*The task*
Please put every line from the start of the entries through the line holding "Февраль 2024 года", inclusive, into a Markdown table with the columns Row and Line. Number each row and leave out blank lines.

*Available data*
== Segment start ==

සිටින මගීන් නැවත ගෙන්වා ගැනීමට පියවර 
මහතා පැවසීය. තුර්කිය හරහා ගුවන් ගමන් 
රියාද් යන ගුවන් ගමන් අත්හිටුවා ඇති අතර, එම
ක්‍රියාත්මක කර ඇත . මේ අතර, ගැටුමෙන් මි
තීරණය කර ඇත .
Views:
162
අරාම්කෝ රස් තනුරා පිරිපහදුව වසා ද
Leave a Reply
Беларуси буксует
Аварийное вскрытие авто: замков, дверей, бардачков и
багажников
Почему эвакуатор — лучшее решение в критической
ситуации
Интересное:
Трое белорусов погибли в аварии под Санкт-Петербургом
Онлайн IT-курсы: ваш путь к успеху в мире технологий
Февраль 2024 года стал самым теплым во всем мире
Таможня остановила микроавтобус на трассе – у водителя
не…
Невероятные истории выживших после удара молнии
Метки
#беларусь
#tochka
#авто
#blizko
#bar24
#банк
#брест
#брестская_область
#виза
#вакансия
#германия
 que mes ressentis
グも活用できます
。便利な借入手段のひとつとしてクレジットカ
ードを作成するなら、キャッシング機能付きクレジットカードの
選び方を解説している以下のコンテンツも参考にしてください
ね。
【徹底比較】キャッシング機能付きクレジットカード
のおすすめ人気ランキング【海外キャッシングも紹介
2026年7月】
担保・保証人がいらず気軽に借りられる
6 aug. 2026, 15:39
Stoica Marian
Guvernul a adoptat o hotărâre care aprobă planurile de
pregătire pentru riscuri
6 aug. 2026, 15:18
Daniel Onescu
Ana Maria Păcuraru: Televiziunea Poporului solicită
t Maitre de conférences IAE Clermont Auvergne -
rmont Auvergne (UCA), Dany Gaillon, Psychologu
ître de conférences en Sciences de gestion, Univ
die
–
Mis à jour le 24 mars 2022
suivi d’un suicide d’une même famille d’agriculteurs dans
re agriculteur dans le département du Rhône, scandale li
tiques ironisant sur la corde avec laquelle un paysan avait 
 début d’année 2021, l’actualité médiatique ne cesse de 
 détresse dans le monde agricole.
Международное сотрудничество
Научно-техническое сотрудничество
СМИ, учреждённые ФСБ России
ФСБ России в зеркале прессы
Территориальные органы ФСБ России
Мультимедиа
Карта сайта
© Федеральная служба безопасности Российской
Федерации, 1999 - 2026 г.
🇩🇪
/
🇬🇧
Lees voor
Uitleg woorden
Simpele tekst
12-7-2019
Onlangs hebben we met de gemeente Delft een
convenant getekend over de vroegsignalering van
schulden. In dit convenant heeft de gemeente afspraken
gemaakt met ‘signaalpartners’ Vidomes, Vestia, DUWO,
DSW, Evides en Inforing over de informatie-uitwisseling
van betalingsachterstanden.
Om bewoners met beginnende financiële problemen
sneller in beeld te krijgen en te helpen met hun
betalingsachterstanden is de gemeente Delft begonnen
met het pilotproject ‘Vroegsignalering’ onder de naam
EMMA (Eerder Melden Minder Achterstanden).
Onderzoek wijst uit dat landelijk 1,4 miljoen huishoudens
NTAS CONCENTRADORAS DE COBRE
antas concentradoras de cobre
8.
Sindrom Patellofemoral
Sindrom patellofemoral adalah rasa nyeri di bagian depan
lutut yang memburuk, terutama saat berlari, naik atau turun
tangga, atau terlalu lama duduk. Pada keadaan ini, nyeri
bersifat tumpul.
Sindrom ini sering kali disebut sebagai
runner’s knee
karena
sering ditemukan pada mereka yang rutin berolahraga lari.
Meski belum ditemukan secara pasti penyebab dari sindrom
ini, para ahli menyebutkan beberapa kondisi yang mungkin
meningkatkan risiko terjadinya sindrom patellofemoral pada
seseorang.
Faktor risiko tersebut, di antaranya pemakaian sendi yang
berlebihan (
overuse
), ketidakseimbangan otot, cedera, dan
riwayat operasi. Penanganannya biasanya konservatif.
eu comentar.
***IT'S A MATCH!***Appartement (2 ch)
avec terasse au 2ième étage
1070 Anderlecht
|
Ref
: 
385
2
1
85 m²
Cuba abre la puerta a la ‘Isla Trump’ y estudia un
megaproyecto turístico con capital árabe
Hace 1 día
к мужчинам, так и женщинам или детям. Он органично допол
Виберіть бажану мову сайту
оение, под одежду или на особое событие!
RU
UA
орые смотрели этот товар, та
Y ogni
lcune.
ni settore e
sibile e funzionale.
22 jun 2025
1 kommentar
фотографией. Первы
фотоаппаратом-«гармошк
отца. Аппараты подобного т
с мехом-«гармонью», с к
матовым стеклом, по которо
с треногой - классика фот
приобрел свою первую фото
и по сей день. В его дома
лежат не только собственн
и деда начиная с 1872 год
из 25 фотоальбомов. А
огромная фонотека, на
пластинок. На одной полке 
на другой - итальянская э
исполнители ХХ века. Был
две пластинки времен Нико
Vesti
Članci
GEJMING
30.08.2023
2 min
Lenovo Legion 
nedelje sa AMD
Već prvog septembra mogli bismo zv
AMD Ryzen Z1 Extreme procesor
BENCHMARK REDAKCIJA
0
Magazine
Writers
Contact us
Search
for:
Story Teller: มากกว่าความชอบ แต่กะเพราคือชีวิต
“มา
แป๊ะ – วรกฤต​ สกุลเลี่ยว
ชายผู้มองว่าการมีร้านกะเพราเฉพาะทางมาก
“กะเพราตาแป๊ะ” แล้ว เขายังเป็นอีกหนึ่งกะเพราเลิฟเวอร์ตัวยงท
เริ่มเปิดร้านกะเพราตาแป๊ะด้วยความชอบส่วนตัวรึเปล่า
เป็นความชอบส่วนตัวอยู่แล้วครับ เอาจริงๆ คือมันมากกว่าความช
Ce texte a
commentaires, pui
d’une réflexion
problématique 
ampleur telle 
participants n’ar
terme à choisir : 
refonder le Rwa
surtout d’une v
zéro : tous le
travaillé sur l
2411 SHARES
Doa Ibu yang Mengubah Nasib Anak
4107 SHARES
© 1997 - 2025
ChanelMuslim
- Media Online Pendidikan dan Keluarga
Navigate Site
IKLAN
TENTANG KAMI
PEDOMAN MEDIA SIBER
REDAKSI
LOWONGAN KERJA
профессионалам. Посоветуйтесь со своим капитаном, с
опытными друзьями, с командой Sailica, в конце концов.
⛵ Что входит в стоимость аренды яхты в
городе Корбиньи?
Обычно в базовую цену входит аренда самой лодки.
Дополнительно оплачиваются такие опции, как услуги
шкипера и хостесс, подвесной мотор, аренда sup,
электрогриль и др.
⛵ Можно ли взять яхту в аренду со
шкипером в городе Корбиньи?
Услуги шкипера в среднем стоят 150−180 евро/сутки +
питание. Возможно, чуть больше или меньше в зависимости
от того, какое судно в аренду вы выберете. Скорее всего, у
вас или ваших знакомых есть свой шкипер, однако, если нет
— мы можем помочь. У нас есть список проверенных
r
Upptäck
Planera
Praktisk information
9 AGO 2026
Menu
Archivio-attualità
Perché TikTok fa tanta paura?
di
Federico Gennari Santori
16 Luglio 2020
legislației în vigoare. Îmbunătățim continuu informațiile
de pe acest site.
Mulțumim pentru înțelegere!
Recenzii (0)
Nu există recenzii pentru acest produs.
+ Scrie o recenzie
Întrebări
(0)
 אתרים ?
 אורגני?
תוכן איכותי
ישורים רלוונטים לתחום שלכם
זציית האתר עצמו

== Segment end ==

*Answer to the problem*
| Row | Line |
|---|---|
| 1 | සිටින මගීන් නැවත ගෙන්වා ගැනීමට පියවර  |
| 2 | මහතා පැවසීය. තුර්කිය හරහා ගුවන් ගමන්  |
| 3 | රියාද් යන ගුවන් ගමන් අත්හිටුවා ඇති අතර, එම |
| 4 | ක්‍රියාත්මක කර ඇත . මේ අතර, ගැටුමෙන් මි |
| 5 | තීරණය කර ඇත . |
| 6 | Views: |
| 7 | 162 |
| 8 | අරාම්කෝ රස් තනුරා පිරිපහදුව වසා ද |
| 9 | Leave a Reply |
| 10 | Беларуси буксует |
| 11 | Аварийное вскрытие авто: замков, дверей, бардачков и |
| 12 | багажников |
| 13 | Почему эвакуатор — лучшее решение в критической |
| 14 | ситуации |
| 15 | Интересное: |
| 16 | Трое белорусов погибли в аварии под Санкт-Петербургом |
| 17 | Онлайн IT-курсы: ваш путь к успеху в мире технологий |
| 18 | Февраль 2024 года стал самым теплым во всем мире |